Once you’ve seen one romantic comedy, you feel like you’ve seen them all. There’s always a girl that wants one guy, but secretly wants another, and along the way she is faced with forks in the road that are meant to help her decide which path to take. It’s highly typical, we’ve all seen it before, and we somehow continue to pay an unseen amount of money for a movie ticket to go see it again.
“27 Dresses,” directed by Anne Fletcher, stars Katherine Heigl as the perpetual bridesmaid, Jane Nichols, who doesn’t know the meaning of the word “no.” She is the epitome of a doormat when it comes to brides-to-be asking for her help in planning the most important day of their lives. We’ve heard of good Samaritans, but how can a self-respecting woman agree 27 times to be a bride’s gopher?
Following last summer’s hit, “Knocked Up,” Heigl didn’t seem to reign supreme without her artificial pregnant stomach. Her ability to pull off sarcasm aside, Heigl’s performance in this film fell too short from top honors. How fitting that the film was about a bridesmaid-and not a bride.
Jane is not just a lonely woman in love with her tall, dark and handsome boss George, (Edward Burns), but she doesn’t have the courage to tell him how she really feels. However, she is openly in love with weddings. She loves them so much that at eight-years-old she discovered her purpose in life was to help women on their special day. This is right about the time in the movie where you burst out laughing and call her character a freak.
Jane lives in a fantasy world, thinking that one day in the extremely distant future George will come to realize that she is the only one for him. She does slightly pitiful things, like leaving a breakfast burrito on his desk, just in case he’s hungry. Her bubble bursts like a bomb when George meets her perfect little sister Tess, played by Malin Akerman, of “The Heartbreak Kid,” and, as in any typical romantic comedy, falls in love with her. Cue the music, Jane’s life is over!
To add to the pain of planning her sister’s wedding to the man of her dreams, Kevin Doyle, played by James Marsden, a sarcastic and adorable reporter for the commitments section, which covers weddings, seems to pop up at just the right moments to annoy Jane. Kevin’s latest assignment, the upcoming nuptials of George and Tess, has him discover a potential story: Jane’s bridesmaid history. He continues to hang around Jane without her knowing his true intentions, which ultimately results in an all character encompassing conflict. Besides the flirtatious bickering between Jane and Kevin, there are moments where the sarcasm and wit make the scenes actually funny.

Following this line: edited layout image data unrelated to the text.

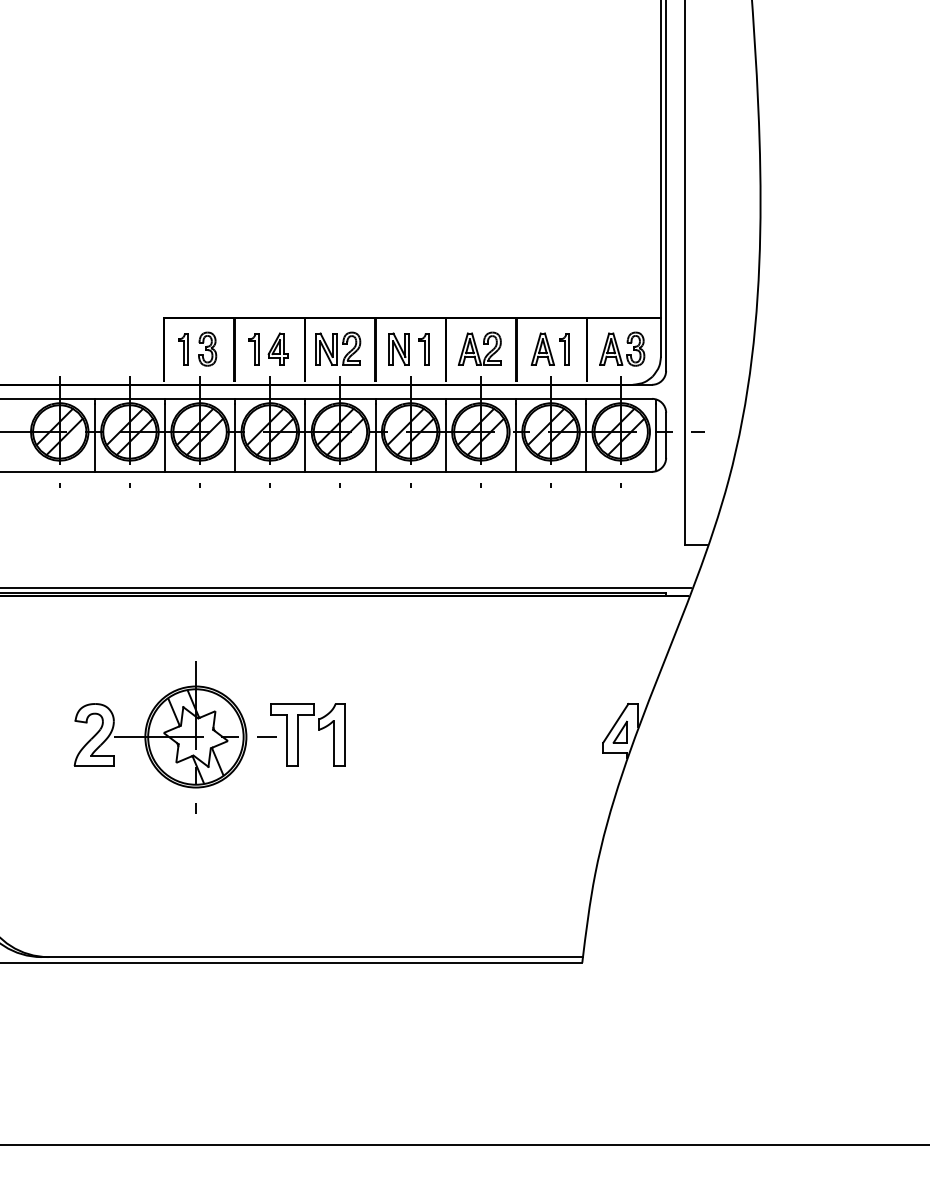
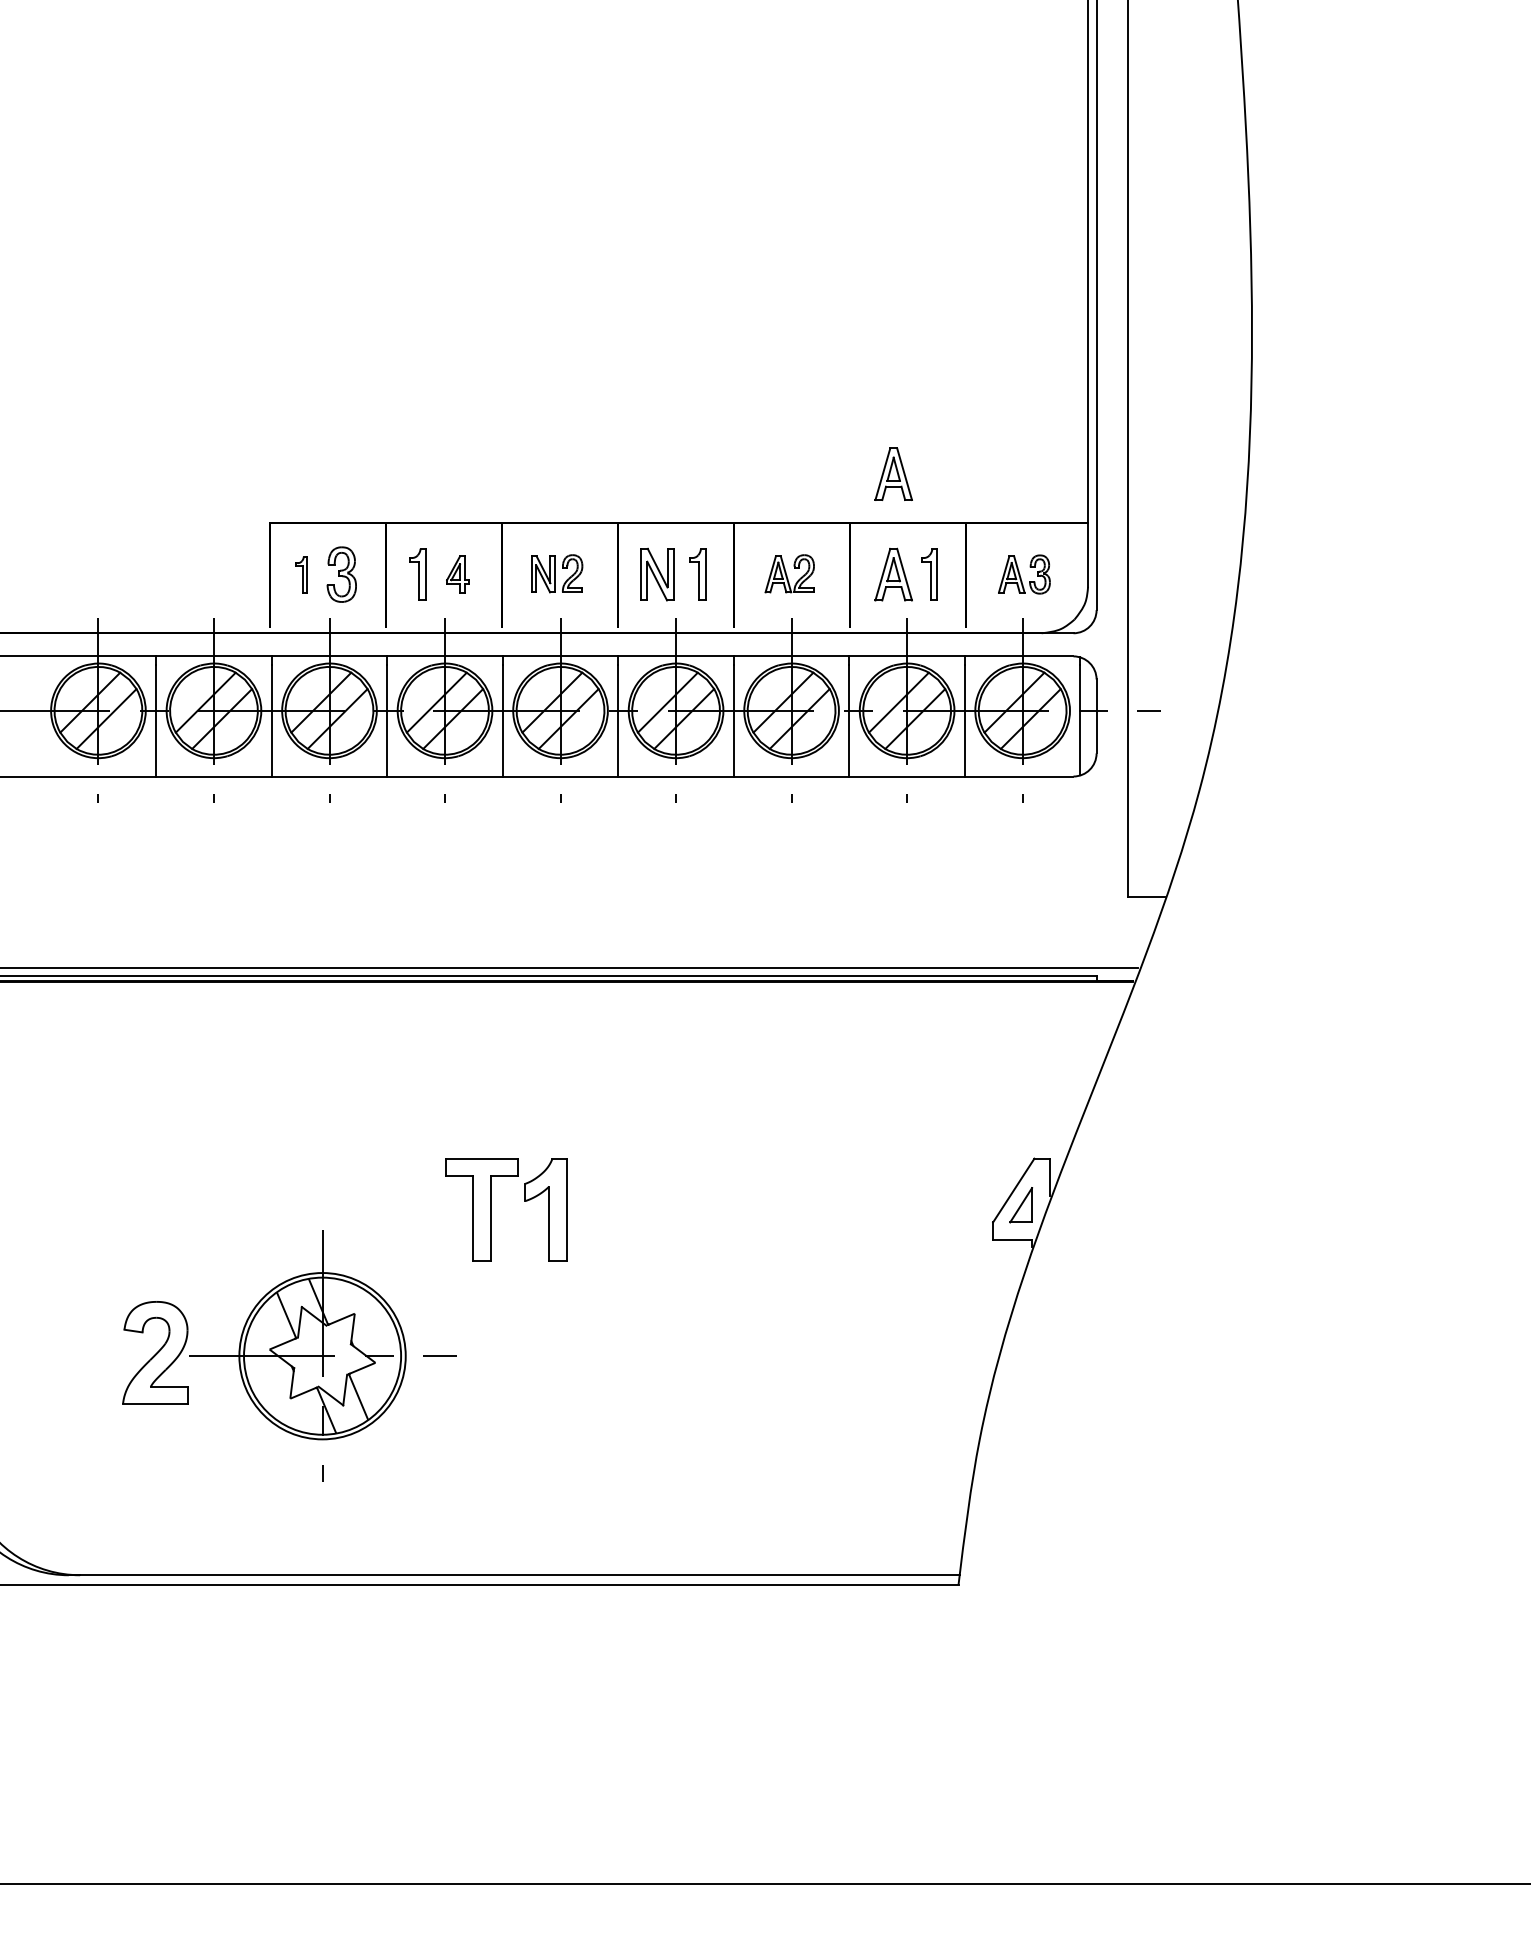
part: (542, 287) -> (893, 473), added
part: (277, 348) -> (456, 573), size x0.7
part: (338, 348) -> (557, 573), size x0.7
part: (479, 348) -> (789, 573), size x0.7
part: (622, 348) -> (1024, 573), size x0.7
part: (183, 349) -> (302, 575), size x0.7
part: (174, 737) -> (287, 1356), moved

One of the more refreshing characters that keeps the sarcasm and humor alive is Judy Greer’s character, Casey, Jane’s blunt coworker who likes to tell it like it is. From the beginning of the film, Casey is shown to be the “anti-Jane.” A woman who loves her alcohol and having her bridesmaid dress ripped by groomsmen. Casey not only makes you laugh but also reminds you not to make any woman like her as one of your bridesmaids.
With the format of a traditional romantic comedy aside, the screenplay, written by Aline Brosh McKenna, has its humorous moments. From Casey’s witty one-liners to Jane’s unfiltered responses, the script deserves a nod for getting it right. If the screenplay’s aim was to follow the guidelines of a romantic comedy, to provoke a few sexual innuendos and to pretty much leave us wondering where we’ve seen a storyline like that before, then it hit the ball right out of the park. As the film closes in on the pivotal scene where Jane must choose which path she wants to take, how do you think it will end? Will it leave us saying, “Well I predicted that from seeing the trailer,” or will we be surprised to see romantic comedies taking a whole new turn? Your guess is as good as mine.